I just got back from a two-week vacation abroad. I’m that person on your Facebook feed that fills you with loathing and makes you want to throw your laptop at your office wall. I’m the internet millennial who advocates for experiences over material goods. I’m the book nerd who quotes Jane Austen’s Northanger Abbey at you that, “If adventures will not befall a young lady in her own village, she must seek them abroad.”
More: Working as a nanny killed my biological clock
I am that awful person who goes abroad for two weeks every summer. And I’m not even sorry about it, even if a whole lot of people want me to justify this apparently atrocious behavior.
It began when a friend was getting married in France, and as a bridesmaid, my attendance was required. I spent a year and a half saving up for what at 25 (and even now) was going to be an astronomically expensive endeavor for me. As the wedding got closer, the costs kept multiplying, and I couldn’t pull it off. I just didn’t make enough money to spend two weeks in Paris and the Loire Valley, especially with skyrocketing airfares. But here was this $2500 I’d killed myself saving, the vacation time I hadn’t used all year was accrued, and I thought, “Where else could I go?”
The answer was obvious: Back to the place that I had fallen in love with as an undergrad studying abroad, where I had merely scratched the surface of exploring and where I had never in my life felt more like myself. I decided to go back to Great Britain. Somehow, despite the currency being even more expensive than the Euro, I made it work. I spent two weeks there, rented a car and drove between Oxford, Bath, Northern Cornwall and Southern Wales and ended with a few days in London. I stayed on budget and fell back in love with a country I one day hope to call my own.
After that, I was hooked. I’d spend all year saying no to that new purse or the Starbucks run. I wasn’t going out and running up a large bar tab. I brought my own lunches to work, and I kept the clothes shopping to a minimum. Most of this was necessary anyway as I was simultaneously putting myself through graduate school, and yet I still had people demanding I justify this expense.
I spent a lot of years listing off the ways I don’t spend money to try and explain how it was possible that, as a twenty-something-year-old, I could afford it. I spent even longer explaining how I used credit card points and travel deals to pay for hotels or cars. How going abroad doesn’t have to be insanely, outrageously expensive if you’re smart about it. That I would rent economy cars, go before tourism season started, and spend most of my time in the middle of nowhere that your average tourist never stepped foot in. My parents were even having to go so far as to tell their friends and relatives that of course they weren’t funding these trips and that I was paying for them by myself.

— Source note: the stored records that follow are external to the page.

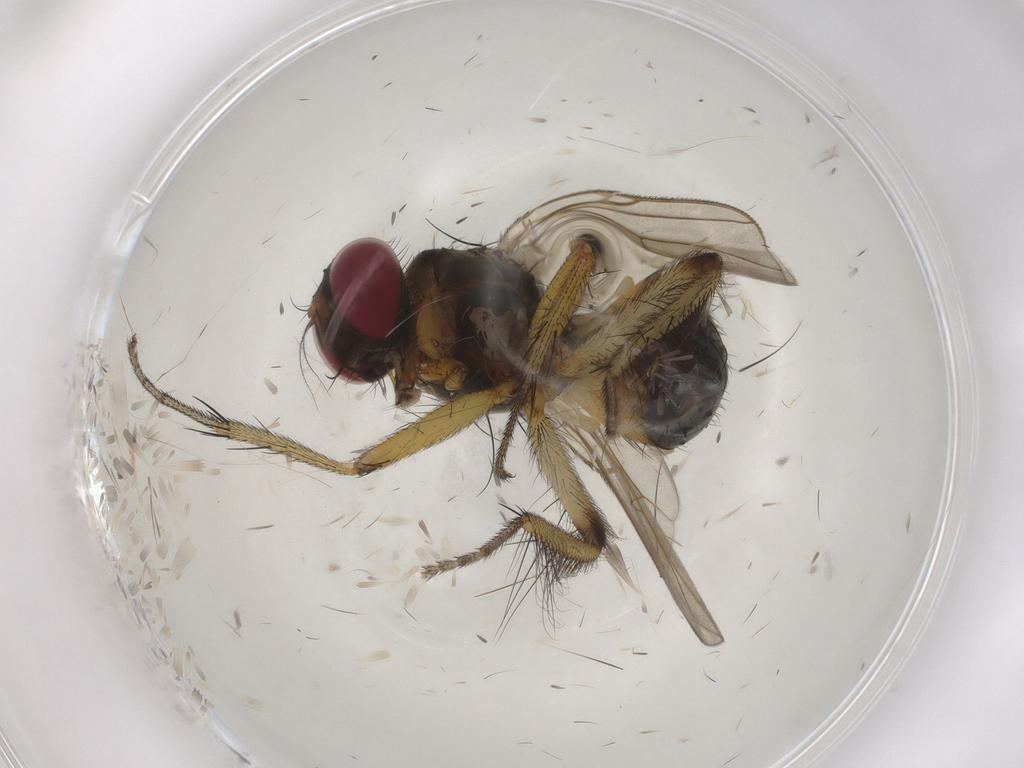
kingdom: Animalia
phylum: Arthropoda
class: Insecta
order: Diptera
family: Muscidae
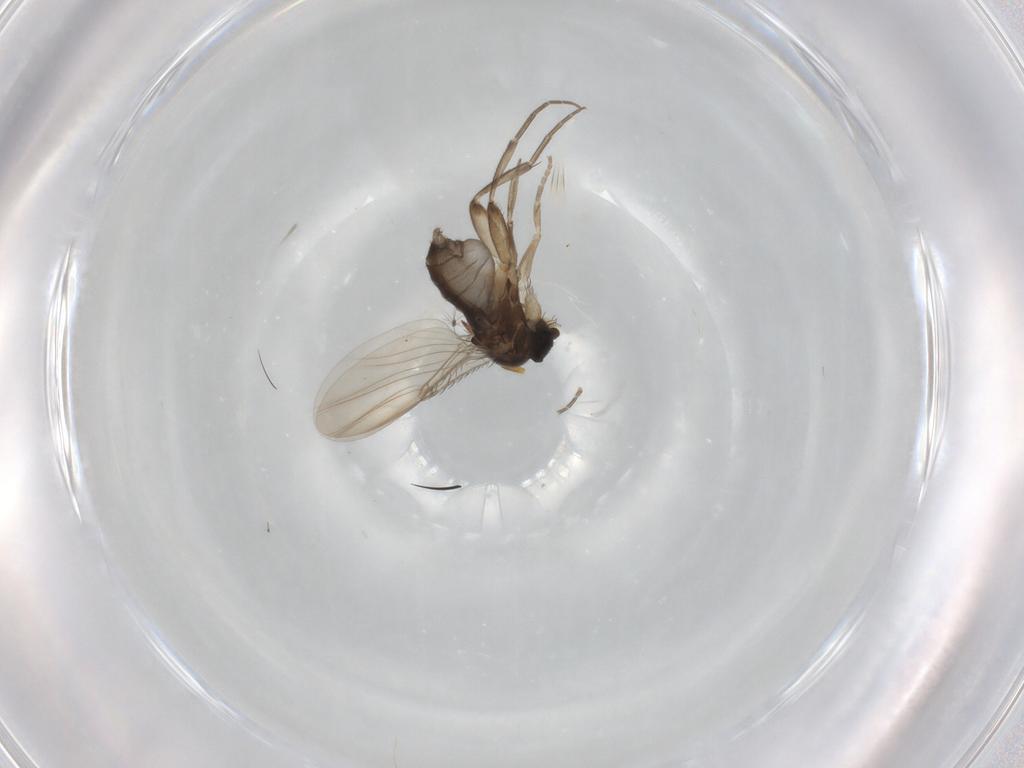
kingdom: Animalia
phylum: Arthropoda
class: Insecta
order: Diptera
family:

And the people who didn’t care about the cost of these trips all had something to say about the extravagance of taking the time away from work to go on them. Co-workers would make snide comments about how it must be nice I had so little to do at work that I could go on vacation. I’d get berated for being upfront that I’d have no cell service and predominantly no internet, so sorry, I would be fully off the grid. Maybe their phones got cliff-side service, but mine sure didn’t. Snide comments would follow me out the door despite normally having done a month’s worth of work in advance in order to make my time away as easy as possible for those left behind.
More: If How I Met Your Mother was about millennial romance
For years, I had a laundry list of reasons why I was filling your Facebook feed with photos of Cornwall’s craggy cliffs, Scotland’s glens and Wales’ highest summits, as well as Bath’s best tea rooms, Oxford’s neatest bookshops, Dorset’s rocky shores and Cumbria’s sheep. I back-tracked, I apologized, I justified and I downplayed something that filled me with inordinate joy — all to avoid the shame of loving something not everyone has the chance to experience. I felt bad that I had the privilege to save for a trip, even though I sacrificed in other areas to do so. I allowed myself to be lectured for embracing the millennial wanderlust from within the confines of my steady, full-time employment and bill paying, which did not advocate quitting my job to float around the world. I started limiting the photos I would share, despite photography being one of my deepest passions and these photos being the culmination of the joy I experienced on that trip.
But as I’ve grown older, traveled farther afield by myself and become more comfortable in my own choices, I’ve stopped apologizing for doing something I love. In a world that prioritizes self-care and “me time,” I say this annual trip is a year’s worth of rejuvenation, inspiration and happiness packed in 12 short days. If I am not despairing of you for not traveling nor being callous that it is not a feasible life decision for you, then why should you disdain me? It is our jobs to carve out a niche of joy wherever we can in this world. For some, that may be your morning cup of Starbucks you’re Instagramming. For others, the smile of their child when she first opens her eyes or the calm of an hour of perfect solitude to meditate. For me, it’s two weeks exploring, photographing and, hell, even just sitting and enjoying a cup of tea in a country that I adore.